* [WHAT THE TASK ASKS] Quote the listing below in full, reproducing each line verbatim and in its original order.

* [RECORDS SUPPLIED]
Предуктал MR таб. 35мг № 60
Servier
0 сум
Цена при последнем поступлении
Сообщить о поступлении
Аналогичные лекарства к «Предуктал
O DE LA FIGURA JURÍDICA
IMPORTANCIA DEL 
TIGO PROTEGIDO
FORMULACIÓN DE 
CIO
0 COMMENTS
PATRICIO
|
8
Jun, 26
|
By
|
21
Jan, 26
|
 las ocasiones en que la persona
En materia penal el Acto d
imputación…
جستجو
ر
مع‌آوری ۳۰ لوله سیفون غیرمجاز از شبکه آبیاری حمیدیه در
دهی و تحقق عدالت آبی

* [RESULT BELOW]
Предуктал MR таб. 35мг № 60
Servier
0 сум
Цена при последнем поступлении
Сообщить о поступлении
Аналогичные лекарства к «Предуктал
O DE LA FIGURA JURÍDICA
IMPORTANCIA DEL 
TIGO PROTEGIDO
FORMULACIÓN DE 
CIO
0 COMMENTS
PATRICIO
|
8
Jun, 26
|
By
|
21
Jan, 26
|
 las ocasiones en que la persona
En materia penal el Acto d
imputación…
جستجو
ر
مع‌آوری ۳۰ لوله سیفون غیرمجاز از شبکه آبیاری حمیدیه در
دهی و تحقق عدالت آبی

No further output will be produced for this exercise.